TASK INSTRUCTIONS:
Quote the records exactly, from the start through the line that contains "v(-3.17, 9.94) *", with that line included.

Extracted data entries:
-- Begin --

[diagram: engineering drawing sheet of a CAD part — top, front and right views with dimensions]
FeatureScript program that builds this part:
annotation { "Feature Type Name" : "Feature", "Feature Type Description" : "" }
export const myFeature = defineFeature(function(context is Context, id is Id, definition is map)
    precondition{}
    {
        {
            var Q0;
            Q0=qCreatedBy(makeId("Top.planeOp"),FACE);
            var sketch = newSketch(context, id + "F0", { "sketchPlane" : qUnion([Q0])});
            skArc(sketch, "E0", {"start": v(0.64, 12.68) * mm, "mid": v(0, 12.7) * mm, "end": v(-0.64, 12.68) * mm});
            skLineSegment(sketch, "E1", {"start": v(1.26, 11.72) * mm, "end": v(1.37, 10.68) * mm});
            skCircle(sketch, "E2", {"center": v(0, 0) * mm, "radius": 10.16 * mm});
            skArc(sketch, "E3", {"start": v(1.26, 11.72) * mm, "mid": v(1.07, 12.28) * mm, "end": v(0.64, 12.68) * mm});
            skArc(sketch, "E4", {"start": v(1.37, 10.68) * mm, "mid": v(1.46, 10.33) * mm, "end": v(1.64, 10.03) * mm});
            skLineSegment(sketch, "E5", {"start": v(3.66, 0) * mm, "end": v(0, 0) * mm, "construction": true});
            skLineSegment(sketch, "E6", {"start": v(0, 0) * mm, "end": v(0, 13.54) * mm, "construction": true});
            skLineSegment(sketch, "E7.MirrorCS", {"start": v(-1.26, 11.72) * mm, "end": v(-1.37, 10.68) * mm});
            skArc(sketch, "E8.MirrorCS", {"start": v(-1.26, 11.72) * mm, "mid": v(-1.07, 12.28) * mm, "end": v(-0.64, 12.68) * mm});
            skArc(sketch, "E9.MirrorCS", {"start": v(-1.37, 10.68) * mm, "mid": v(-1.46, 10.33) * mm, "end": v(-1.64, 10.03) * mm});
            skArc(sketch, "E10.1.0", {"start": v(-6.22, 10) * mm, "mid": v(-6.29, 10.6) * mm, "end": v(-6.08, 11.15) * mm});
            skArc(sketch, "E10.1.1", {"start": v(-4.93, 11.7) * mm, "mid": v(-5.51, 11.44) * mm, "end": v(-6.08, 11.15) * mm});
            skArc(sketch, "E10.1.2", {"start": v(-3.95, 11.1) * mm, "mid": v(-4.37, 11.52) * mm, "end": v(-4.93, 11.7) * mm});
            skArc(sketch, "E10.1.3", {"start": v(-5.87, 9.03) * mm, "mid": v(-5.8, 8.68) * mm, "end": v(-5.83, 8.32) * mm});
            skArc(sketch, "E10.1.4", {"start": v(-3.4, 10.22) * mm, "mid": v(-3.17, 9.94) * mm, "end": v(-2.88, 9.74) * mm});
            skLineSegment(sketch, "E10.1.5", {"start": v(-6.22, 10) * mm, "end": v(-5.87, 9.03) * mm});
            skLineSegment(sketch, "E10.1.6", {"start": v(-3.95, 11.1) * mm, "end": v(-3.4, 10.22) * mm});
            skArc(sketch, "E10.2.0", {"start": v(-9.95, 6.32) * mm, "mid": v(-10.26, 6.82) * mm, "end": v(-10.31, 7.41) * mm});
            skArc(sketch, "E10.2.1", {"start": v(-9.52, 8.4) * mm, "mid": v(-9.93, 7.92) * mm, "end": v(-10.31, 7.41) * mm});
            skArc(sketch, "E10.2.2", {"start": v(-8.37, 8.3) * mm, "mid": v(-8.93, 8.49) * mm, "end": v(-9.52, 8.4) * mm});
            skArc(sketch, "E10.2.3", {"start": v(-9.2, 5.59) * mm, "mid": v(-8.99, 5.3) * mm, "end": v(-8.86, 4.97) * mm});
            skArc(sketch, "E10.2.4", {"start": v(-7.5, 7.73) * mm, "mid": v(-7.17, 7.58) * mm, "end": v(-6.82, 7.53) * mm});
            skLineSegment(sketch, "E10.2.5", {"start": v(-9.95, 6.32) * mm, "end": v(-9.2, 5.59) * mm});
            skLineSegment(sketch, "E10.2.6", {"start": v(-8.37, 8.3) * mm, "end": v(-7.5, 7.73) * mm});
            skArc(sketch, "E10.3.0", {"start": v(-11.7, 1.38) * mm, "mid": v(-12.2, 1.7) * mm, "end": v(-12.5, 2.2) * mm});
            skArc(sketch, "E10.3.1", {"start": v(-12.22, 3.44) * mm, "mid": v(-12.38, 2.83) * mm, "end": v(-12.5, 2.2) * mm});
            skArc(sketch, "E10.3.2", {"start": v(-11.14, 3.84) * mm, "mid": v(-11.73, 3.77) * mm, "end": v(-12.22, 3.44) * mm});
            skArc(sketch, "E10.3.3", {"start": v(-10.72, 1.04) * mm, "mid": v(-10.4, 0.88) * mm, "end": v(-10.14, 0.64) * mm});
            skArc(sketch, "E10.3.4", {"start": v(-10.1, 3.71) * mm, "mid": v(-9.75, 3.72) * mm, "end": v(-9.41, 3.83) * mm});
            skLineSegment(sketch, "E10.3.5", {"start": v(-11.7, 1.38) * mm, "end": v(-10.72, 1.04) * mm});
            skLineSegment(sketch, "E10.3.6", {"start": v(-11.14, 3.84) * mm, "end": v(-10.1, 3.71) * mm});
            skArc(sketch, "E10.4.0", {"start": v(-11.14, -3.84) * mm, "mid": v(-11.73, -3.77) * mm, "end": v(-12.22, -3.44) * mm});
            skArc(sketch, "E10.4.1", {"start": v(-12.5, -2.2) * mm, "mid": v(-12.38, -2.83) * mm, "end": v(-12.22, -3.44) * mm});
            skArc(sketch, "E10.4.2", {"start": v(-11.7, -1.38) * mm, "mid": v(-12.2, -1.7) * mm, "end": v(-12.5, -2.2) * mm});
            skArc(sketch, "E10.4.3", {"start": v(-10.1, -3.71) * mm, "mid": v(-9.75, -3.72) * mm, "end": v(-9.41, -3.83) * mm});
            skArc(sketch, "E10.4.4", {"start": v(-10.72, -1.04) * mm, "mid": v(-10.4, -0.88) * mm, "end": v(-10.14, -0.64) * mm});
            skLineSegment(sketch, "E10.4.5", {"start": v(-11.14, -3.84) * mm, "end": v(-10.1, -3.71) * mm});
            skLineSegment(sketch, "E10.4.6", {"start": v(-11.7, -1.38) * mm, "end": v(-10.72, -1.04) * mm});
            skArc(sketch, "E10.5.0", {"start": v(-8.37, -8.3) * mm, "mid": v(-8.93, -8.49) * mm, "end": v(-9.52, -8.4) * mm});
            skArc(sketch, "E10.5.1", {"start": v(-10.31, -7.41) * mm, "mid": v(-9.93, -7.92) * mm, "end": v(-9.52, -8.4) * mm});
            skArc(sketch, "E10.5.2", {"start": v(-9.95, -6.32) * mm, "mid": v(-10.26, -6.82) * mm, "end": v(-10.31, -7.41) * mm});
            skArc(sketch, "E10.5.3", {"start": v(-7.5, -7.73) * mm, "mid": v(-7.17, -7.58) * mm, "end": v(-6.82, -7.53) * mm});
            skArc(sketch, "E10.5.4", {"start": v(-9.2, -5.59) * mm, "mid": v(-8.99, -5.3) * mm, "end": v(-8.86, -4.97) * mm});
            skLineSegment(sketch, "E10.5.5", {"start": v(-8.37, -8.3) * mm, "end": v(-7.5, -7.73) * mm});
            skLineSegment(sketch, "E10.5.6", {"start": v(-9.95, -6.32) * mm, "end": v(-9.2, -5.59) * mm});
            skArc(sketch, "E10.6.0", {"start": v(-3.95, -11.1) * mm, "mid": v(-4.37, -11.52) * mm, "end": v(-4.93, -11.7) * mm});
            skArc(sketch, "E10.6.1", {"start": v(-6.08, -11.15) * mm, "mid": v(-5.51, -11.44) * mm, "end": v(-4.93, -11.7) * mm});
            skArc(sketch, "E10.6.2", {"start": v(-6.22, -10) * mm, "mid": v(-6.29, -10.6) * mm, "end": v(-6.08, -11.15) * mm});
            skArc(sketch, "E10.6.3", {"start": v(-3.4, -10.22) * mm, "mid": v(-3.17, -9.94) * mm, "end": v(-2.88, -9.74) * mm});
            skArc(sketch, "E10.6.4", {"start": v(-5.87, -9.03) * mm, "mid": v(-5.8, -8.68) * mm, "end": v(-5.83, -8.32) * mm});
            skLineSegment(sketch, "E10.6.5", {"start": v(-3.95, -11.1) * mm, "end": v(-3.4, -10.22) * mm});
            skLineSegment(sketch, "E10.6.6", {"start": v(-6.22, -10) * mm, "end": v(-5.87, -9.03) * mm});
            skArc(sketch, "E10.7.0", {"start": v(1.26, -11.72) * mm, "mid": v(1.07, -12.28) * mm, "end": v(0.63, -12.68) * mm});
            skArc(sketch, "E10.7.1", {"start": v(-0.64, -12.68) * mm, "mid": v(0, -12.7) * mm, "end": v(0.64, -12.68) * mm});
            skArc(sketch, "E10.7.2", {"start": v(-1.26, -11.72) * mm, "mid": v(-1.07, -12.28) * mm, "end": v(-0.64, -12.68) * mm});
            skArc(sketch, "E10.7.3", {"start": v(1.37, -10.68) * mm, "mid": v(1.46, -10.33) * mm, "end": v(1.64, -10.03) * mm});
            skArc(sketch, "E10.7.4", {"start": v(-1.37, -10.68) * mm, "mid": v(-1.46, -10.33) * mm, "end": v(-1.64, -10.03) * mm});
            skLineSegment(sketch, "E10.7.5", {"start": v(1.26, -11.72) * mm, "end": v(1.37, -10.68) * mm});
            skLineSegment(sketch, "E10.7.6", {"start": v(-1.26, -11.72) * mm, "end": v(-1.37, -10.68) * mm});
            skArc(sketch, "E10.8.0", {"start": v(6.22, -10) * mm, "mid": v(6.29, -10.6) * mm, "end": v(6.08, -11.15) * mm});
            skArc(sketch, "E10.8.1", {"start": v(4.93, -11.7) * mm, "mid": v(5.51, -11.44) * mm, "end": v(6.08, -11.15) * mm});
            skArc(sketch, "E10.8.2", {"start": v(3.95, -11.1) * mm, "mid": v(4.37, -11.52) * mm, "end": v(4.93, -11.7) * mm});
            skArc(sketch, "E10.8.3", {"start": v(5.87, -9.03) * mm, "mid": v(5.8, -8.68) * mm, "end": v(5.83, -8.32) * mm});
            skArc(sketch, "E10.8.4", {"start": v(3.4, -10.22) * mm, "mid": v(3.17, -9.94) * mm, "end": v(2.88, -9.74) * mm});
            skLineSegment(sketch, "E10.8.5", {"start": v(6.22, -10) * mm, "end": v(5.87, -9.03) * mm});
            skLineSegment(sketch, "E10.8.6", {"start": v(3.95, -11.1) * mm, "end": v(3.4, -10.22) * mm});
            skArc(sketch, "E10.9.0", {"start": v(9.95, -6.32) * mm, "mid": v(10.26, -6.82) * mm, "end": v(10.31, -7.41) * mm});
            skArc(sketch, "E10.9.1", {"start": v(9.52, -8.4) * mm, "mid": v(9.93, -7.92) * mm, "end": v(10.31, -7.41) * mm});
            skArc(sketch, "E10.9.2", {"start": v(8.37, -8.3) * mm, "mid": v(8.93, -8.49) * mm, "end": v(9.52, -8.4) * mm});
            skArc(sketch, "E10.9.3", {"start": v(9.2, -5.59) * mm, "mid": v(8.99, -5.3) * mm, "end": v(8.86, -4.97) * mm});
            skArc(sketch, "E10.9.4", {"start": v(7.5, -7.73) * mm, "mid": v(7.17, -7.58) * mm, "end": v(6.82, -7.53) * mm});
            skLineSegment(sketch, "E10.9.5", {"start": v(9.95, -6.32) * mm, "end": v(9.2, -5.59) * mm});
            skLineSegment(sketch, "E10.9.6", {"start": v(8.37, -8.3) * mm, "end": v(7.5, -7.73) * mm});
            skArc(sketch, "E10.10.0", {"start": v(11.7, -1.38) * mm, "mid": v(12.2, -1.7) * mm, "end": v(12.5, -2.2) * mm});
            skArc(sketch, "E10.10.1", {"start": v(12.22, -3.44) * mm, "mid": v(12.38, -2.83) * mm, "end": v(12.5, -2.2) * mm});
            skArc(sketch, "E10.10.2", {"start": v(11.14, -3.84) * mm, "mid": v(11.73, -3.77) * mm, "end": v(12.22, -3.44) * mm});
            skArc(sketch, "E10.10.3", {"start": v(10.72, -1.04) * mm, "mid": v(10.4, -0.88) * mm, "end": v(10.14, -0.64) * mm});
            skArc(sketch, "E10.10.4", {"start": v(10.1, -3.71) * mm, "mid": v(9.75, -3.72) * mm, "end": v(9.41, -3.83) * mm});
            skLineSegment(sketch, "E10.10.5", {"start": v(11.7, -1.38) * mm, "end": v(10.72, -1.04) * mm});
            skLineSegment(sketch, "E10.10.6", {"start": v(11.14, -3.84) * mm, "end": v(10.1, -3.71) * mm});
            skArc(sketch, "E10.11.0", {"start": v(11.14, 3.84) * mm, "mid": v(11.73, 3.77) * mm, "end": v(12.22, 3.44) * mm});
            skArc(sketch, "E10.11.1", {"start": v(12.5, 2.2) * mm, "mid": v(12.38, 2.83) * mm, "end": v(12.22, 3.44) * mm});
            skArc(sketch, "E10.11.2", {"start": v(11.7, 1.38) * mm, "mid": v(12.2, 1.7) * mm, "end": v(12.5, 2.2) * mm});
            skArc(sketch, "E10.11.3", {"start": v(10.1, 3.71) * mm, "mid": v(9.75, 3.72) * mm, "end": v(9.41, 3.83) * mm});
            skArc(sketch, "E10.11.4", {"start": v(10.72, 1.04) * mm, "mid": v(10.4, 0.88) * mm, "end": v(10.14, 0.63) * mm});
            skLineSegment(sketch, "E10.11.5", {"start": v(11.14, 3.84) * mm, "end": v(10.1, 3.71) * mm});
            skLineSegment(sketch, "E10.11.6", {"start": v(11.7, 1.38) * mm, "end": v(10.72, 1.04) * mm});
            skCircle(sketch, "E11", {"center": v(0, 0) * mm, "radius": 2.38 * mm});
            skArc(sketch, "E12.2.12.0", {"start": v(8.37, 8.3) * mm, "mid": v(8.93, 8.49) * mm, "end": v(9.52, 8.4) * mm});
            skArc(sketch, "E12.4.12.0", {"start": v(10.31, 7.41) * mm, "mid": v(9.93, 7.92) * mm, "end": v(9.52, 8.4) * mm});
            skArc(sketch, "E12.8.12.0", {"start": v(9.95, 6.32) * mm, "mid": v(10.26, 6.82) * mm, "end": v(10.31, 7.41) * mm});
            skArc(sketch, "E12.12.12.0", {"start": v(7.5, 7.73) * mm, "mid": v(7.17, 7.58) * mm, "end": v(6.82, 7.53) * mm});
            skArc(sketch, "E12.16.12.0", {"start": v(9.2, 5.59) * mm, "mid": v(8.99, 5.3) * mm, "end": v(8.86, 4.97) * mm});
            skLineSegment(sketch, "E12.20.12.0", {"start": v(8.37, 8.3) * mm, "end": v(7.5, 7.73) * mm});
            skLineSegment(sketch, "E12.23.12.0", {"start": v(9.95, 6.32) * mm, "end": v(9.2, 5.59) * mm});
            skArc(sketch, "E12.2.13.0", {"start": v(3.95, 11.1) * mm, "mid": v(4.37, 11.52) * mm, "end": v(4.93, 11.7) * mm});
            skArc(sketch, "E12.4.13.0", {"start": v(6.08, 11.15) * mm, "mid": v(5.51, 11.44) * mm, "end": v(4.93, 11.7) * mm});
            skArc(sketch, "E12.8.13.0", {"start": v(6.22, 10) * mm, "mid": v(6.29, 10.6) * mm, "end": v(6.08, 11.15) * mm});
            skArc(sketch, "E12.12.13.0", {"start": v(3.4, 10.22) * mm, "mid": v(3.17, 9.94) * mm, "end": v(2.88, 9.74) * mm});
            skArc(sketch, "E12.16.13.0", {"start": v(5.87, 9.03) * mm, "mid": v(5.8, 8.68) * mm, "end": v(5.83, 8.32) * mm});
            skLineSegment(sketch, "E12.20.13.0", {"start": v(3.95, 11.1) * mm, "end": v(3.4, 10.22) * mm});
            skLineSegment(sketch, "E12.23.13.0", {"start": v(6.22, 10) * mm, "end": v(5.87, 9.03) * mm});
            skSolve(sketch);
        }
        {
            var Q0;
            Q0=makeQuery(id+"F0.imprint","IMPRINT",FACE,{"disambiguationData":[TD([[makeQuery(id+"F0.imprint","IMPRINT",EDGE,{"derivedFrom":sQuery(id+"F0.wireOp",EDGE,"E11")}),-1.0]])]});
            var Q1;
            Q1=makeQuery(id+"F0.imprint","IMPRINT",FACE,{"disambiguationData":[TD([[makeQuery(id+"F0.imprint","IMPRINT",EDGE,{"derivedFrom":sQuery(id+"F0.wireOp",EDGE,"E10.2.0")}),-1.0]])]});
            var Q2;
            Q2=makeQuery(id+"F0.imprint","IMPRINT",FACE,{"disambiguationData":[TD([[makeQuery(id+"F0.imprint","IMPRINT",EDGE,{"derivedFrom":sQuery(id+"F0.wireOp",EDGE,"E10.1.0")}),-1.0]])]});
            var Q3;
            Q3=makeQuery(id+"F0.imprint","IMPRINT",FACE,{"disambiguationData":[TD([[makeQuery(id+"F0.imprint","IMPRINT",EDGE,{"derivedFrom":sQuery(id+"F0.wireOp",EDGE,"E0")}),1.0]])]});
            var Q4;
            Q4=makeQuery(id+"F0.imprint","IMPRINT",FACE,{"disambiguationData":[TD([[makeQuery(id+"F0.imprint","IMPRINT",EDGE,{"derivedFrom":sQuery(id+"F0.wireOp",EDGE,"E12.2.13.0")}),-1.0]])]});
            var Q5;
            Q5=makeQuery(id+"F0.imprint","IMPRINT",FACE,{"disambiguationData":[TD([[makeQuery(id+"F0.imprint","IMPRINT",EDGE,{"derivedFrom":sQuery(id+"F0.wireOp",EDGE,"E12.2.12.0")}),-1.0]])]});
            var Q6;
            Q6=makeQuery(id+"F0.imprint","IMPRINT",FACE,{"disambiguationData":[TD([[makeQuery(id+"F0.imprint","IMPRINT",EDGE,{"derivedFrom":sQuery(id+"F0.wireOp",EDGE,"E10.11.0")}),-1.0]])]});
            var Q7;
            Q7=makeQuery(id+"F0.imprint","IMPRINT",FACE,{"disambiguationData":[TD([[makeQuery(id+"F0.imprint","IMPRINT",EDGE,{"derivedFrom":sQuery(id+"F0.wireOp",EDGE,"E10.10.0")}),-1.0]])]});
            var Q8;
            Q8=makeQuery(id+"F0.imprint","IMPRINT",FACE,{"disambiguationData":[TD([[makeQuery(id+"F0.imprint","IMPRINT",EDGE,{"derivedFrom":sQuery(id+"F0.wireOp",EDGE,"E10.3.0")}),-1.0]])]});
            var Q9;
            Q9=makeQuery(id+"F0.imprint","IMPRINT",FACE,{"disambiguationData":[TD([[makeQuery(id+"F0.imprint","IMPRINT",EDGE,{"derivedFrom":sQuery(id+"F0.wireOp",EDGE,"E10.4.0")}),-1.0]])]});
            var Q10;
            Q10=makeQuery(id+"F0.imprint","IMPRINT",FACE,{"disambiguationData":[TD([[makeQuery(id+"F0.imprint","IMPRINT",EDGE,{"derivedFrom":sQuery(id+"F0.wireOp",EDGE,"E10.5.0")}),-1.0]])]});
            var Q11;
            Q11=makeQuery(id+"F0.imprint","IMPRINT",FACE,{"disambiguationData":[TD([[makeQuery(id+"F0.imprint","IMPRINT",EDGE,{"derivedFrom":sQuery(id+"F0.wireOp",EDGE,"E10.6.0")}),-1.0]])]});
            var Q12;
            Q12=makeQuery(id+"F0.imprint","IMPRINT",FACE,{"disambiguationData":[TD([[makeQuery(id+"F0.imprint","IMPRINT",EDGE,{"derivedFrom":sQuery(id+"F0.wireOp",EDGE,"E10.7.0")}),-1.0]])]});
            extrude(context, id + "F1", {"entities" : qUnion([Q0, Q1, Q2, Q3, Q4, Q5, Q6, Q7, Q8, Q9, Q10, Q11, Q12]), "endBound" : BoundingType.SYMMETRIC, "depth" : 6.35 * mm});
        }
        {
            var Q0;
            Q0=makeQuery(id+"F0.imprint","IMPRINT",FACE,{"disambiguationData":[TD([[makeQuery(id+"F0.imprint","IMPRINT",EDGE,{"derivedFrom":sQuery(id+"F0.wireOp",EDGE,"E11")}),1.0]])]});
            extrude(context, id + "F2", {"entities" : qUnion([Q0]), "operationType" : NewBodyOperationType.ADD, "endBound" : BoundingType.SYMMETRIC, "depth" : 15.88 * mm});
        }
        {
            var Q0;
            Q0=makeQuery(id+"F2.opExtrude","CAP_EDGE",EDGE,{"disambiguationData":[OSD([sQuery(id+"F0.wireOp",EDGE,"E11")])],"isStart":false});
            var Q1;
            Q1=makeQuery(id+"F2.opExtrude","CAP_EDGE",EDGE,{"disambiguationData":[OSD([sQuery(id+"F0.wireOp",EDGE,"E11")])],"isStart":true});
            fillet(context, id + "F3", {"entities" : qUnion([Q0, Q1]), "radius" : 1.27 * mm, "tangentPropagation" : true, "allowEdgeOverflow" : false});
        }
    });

-- End --

FINISHED ANSWER:
[diagram: engineering drawing sheet of a CAD part — top, front and right views with dimensions]
FeatureScript program that builds this part:
annotation { "Feature Type Name" : "Feature", "Feature Type Description" : "" }
export const myFeature = defineFeature(function(context is Context, id is Id, definition is map)
    precondition{}
    {
        {
            var Q0;
            Q0=qCreatedBy(makeId("Top.planeOp"),FACE);
            var sketch = newSketch(context, id + "F0", { "sketchPlane" : qUnion([Q0])});
            skArc(sketch, "E0", {"start": v(0.64, 12.68) * mm, "mid": v(0, 12.7) * mm, "end": v(-0.64, 12.68) * mm});
            skLineSegment(sketch, "E1", {"start": v(1.26, 11.72) * mm, "end": v(1.37, 10.68) * mm});
            skCircle(sketch, "E2", {"center": v(0, 0) * mm, "radius": 10.16 * mm});
            skArc(sketch, "E3", {"start": v(1.26, 11.72) * mm, "mid": v(1.07, 12.28) * mm, "end": v(0.64, 12.68) * mm});
            skArc(sketch, "E4", {"start": v(1.37, 10.68) * mm, "mid": v(1.46, 10.33) * mm, "end": v(1.64, 10.03) * mm});
            skLineSegment(sketch, "E5", {"start": v(3.66, 0) * mm, "end": v(0, 0) * mm, "construction": true});
            skLineSegment(sketch, "E6", {"start": v(0, 0) * mm, "end": v(0, 13.54) * mm, "construction": true});
            skLineSegment(sketch, "E7.MirrorCS", {"start": v(-1.26, 11.72) * mm, "end": v(-1.37, 10.68) * mm});
            skArc(sketch, "E8.MirrorCS", {"start": v(-1.26, 11.72) * mm, "mid": v(-1.07, 12.28) * mm, "end": v(-0.64, 12.68) * mm});
            skArc(sketch, "E9.MirrorCS", {"start": v(-1.37, 10.68) * mm, "mid": v(-1.46, 10.33) * mm, "end": v(-1.64, 10.03) * mm});
            skArc(sketch, "E10.1.0", {"start": v(-6.22, 10) * mm, "mid": v(-6.29, 10.6) * mm, "end": v(-6.08, 11.15) * mm});
            skArc(sketch, "E10.1.1", {"start": v(-4.93, 11.7) * mm, "mid": v(-5.51, 11.44) * mm, "end": v(-6.08, 11.15) * mm});
            skArc(sketch, "E10.1.2", {"start": v(-3.95, 11.1) * mm, "mid": v(-4.37, 11.52) * mm, "end": v(-4.93, 11.7) * mm});
            skArc(sketch, "E10.1.3", {"start": v(-5.87, 9.03) * mm, "mid": v(-5.8, 8.68) * mm, "end": v(-5.83, 8.32) * mm});
            skArc(sketch, "E10.1.4", {"start": v(-3.4, 10.22) * mm, "mid": v(-3.17, 9.94) * mm, "end": v(-2.88, 9.74) * mm});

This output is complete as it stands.